PS aceita discutir propostas do CDS sobre idosos e reformas na especialidade

O Partido Socialista (PS) mostra-se disponível para discutir as propostas do CDS sobre envelhecimento, que incluem a regulamentação da reforma a tempo parcial, na especialidade.
PS aceita discutir propostas do CDS sobre idosos e reformas na especialidade
Miguel Baltazar

O Partido Socialista (PS) mostra-se disponível para discutir as propostas do CDS sobre envelhecimento na especialidade. Em causa está um conjunto de cinco projectos de lei e de 14 projectos de resolução que incluem a regulamentação das reformas a tempo parcial, uma medida que é defendida tanto pelo PSD e pelo CDS como pelo PS.

"Onde é que estiveram neste quatro anos em que tanta coisa foi retirada aos idosos?" afirmou esta tarde a deputada do PS, Elza Pais, sem no entanto rejeitar negociações. "O PS está disposto a aprofundar este diálogo em sede de especialidade. Vamos fazer muitas das coisas que foram desfeitas", afirmou.

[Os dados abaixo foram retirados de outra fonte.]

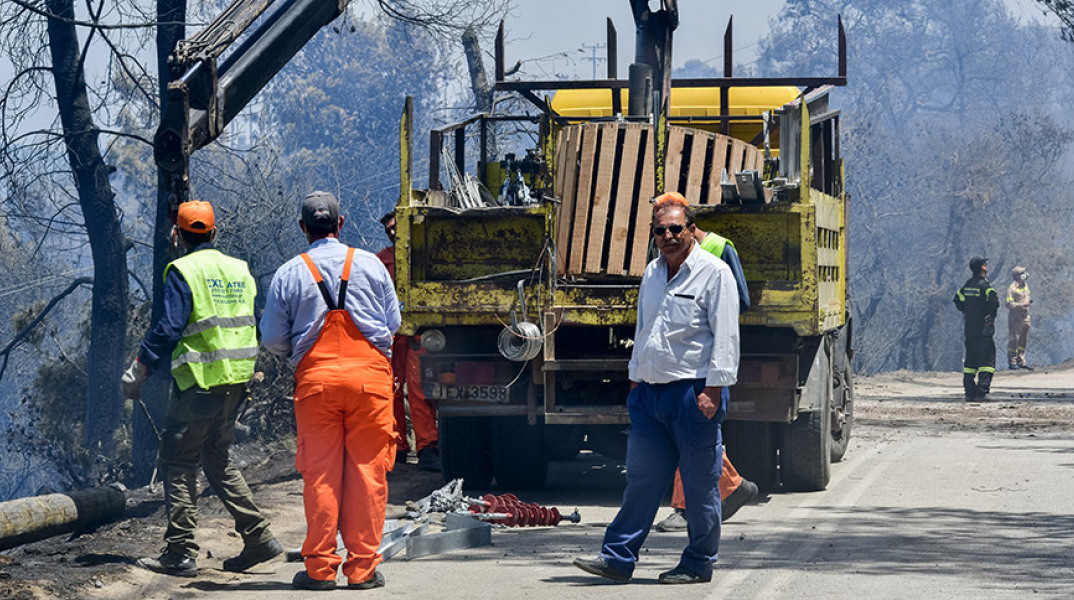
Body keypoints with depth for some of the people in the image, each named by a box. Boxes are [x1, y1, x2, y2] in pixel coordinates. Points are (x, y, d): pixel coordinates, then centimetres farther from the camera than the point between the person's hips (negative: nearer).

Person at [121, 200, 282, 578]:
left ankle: (181, 554, -2)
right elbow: (253, 326, 17)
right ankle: (259, 539, 11)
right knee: (217, 460, 18)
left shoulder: (184, 271, -10)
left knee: (177, 462, 1)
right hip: (238, 381, 7)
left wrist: (139, 369, -10)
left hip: (201, 382, -7)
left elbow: (169, 327, -16)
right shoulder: (241, 271, 11)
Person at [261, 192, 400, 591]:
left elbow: (272, 340, 4)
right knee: (367, 471, 3)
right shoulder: (370, 265, 4)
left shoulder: (289, 274, 2)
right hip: (370, 377, 0)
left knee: (320, 474, 3)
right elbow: (394, 322, 10)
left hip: (316, 378, 0)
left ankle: (320, 568, 4)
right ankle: (362, 568, 2)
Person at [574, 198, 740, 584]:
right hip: (651, 391, 6)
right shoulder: (652, 273, 16)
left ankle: (698, 564, 9)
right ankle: (618, 558, 4)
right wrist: (636, 378, 20)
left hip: (693, 391, -6)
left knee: (699, 482, 1)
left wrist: (712, 389, -16)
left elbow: (725, 336, -10)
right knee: (642, 476, 5)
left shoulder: (714, 273, -5)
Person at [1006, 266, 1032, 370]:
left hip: (1025, 317, 8)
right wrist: (1021, 305, -24)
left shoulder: (1025, 285, 10)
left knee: (1022, 340, 12)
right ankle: (1012, 362, 1)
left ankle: (1021, 362, 19)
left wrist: (1029, 301, 1)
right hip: (1015, 317, -8)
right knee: (1013, 340, -3)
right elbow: (1009, 304, -17)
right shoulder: (1012, 288, -14)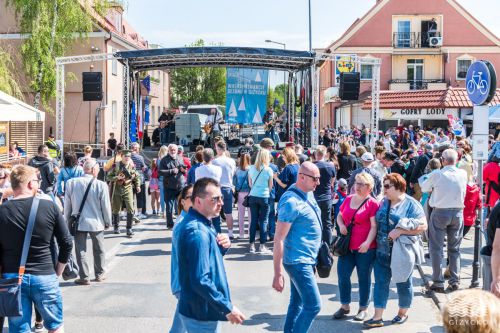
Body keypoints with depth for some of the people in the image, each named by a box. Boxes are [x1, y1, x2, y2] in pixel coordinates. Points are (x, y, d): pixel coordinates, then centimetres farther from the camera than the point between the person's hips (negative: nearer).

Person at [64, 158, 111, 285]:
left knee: (81, 250, 8)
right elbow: (106, 206, -7)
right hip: (96, 222, -1)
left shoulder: (71, 183, -7)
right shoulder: (101, 185, -15)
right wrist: (108, 222, 7)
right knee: (99, 249, 17)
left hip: (78, 222, 1)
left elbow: (67, 205, 2)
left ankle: (84, 277, 10)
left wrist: (68, 220, 15)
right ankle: (99, 274, 27)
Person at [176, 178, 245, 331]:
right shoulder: (197, 233, -25)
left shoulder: (201, 223, 6)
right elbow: (200, 281, -29)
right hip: (201, 314, -10)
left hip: (200, 309, 10)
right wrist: (228, 308, -22)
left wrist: (223, 246, -3)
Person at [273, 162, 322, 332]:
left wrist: (315, 255, 21)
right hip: (298, 261, -9)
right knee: (313, 305, -7)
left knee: (297, 303, 16)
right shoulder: (291, 202, -21)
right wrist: (278, 274, -23)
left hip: (305, 260, 9)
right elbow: (279, 239, -22)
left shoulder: (308, 194, 6)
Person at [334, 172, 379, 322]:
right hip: (347, 246, 5)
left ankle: (363, 308, 22)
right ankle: (345, 306, 24)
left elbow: (374, 226, -14)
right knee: (343, 275, 7)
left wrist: (368, 242, -26)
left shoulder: (372, 203, -10)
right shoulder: (348, 199, 7)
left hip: (365, 248, -5)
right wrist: (341, 225, -2)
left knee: (364, 278, 9)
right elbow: (339, 216, 20)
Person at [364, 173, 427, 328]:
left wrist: (400, 230, -21)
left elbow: (422, 226, -14)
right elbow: (378, 223, 18)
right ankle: (377, 317, 5)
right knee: (380, 282, 2)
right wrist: (377, 241, 2)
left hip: (402, 252, -5)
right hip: (383, 251, 5)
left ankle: (403, 313, 29)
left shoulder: (411, 204, -9)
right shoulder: (383, 202, 9)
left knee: (403, 283, 11)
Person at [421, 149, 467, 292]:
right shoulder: (463, 174, -4)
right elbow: (463, 193, 11)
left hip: (440, 212, -3)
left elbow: (423, 188, 3)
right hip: (458, 212, 3)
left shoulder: (437, 174, -12)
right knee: (454, 248, 13)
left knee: (436, 248, 4)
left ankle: (438, 282, 2)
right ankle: (454, 281, 13)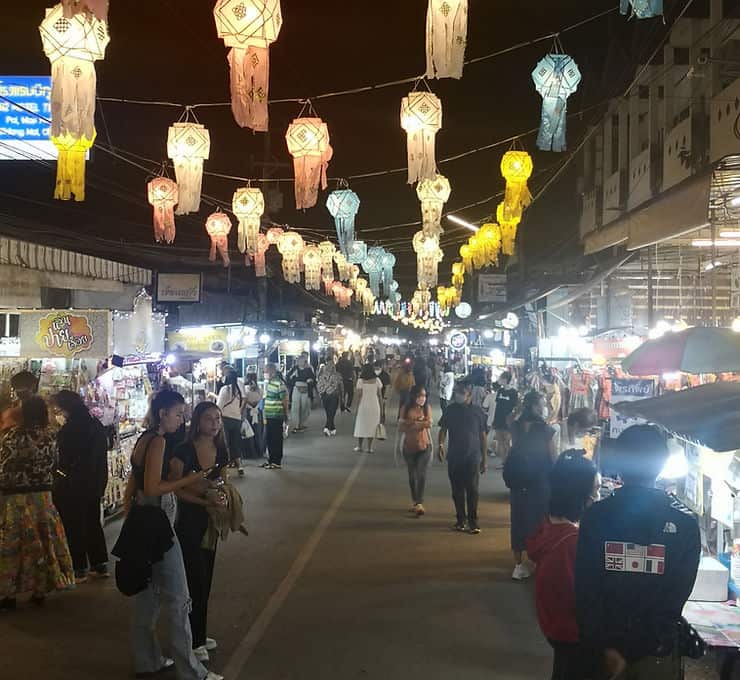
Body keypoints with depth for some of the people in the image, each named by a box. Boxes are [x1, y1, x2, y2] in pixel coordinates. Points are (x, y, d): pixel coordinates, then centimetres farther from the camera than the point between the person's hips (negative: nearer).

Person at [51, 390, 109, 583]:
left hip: (72, 486, -8)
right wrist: (100, 484, 16)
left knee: (73, 526, 3)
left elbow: (61, 459, -14)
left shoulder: (70, 428, -19)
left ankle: (79, 569, 9)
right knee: (93, 523, 17)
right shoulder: (97, 425, 6)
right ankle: (100, 565, 21)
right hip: (94, 485, 8)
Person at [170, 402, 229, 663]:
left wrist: (222, 496, -8)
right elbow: (174, 488, -18)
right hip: (187, 521, -6)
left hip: (209, 521, 6)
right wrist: (204, 501, -26)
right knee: (194, 580, 0)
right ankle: (192, 642, 15)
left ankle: (200, 634, 30)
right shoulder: (184, 451, -18)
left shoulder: (221, 451, 0)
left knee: (206, 578, 15)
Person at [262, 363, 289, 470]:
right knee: (268, 439, 15)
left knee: (276, 440, 0)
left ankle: (277, 462, 7)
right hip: (268, 416, 9)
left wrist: (286, 416, -8)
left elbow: (285, 401, -14)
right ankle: (270, 460, 26)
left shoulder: (279, 384, -16)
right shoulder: (268, 383, 12)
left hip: (276, 417, -9)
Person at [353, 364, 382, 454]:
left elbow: (359, 394, -12)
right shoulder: (376, 380, -1)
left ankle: (359, 446, 17)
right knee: (372, 426, 7)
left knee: (361, 425, 12)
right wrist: (381, 407, 7)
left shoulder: (360, 381, -8)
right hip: (374, 406, 1)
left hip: (363, 405, -1)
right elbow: (379, 395, 1)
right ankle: (369, 448, 6)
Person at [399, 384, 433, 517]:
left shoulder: (427, 408, -4)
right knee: (412, 475, 13)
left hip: (424, 446, -2)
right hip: (409, 446, 3)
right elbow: (401, 426, -10)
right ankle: (415, 502, 26)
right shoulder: (406, 408, -3)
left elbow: (429, 424, -16)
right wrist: (420, 423, -20)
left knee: (421, 473, -15)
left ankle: (420, 503, -17)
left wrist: (412, 423, -16)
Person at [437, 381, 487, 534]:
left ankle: (473, 521, 1)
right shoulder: (450, 410, 4)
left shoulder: (477, 412, 1)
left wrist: (484, 460, 6)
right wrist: (441, 444, -14)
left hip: (473, 457, -2)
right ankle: (461, 519, 18)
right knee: (457, 490, 7)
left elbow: (483, 436, 6)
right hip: (454, 457, 2)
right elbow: (443, 428, 7)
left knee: (472, 490, -6)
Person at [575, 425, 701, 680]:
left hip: (603, 648, 1)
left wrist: (609, 646, -8)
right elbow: (675, 598, -12)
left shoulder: (596, 516, -12)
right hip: (657, 651, 0)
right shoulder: (684, 522, -11)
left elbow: (585, 591, -14)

O coordenador da área, Tiago Barbosa Ribeiro, disse ao Negócios que as propostas "baixarão às comissões para análise mais aprofundada em cada área".

Na abertura do debate, a deputada do CDS, Isabel Galriça Neto, tinha defendido a relevância dos cinco projectos-lei e dos 14 projectos de resolução que o partido levou esta quinta-feira a debate, fazendo apelos ao consenso. "Desejamos que o PS e os partidos que apoiam o governo não se furtem às suas responsabilidades".

A introdução das reformas a tempo parcial, que também consta do programa de Governo do PS, é uma das propostas do CDS. O texto propõe que o trabalhador que esteja a um ano da idade legal de reforma poder optar por trabalhar a tempo parcial por dois anos.

A possibilidade de os funcionários públicos poderem trabalhar além dos 70 anos, a criação de incentivos ao apoio à contratação de desempregados com menos de 55 anos ou o desenvolvimento de iniciativas de voluntariado sénior estão entre as propostas feitas em formato de resolução.

Apesar da aparente disponibilidade para a negociação – que contrasta com a crispação que marcou o debate sobre a natalidade, outra iniciativa do CDS – o início do debate ficou marcado por trocas de acusações sobre responsabilidades passadas, tal como já vem sendo habitual. PS, Bloco de Esquerda, PCP e Os Verdes relembraram que quando esteve no Governo o CDS cortou pensões. "Só não agravaram mais porque o Tribunal Constitucional não deixou", referiu a deputada do PS.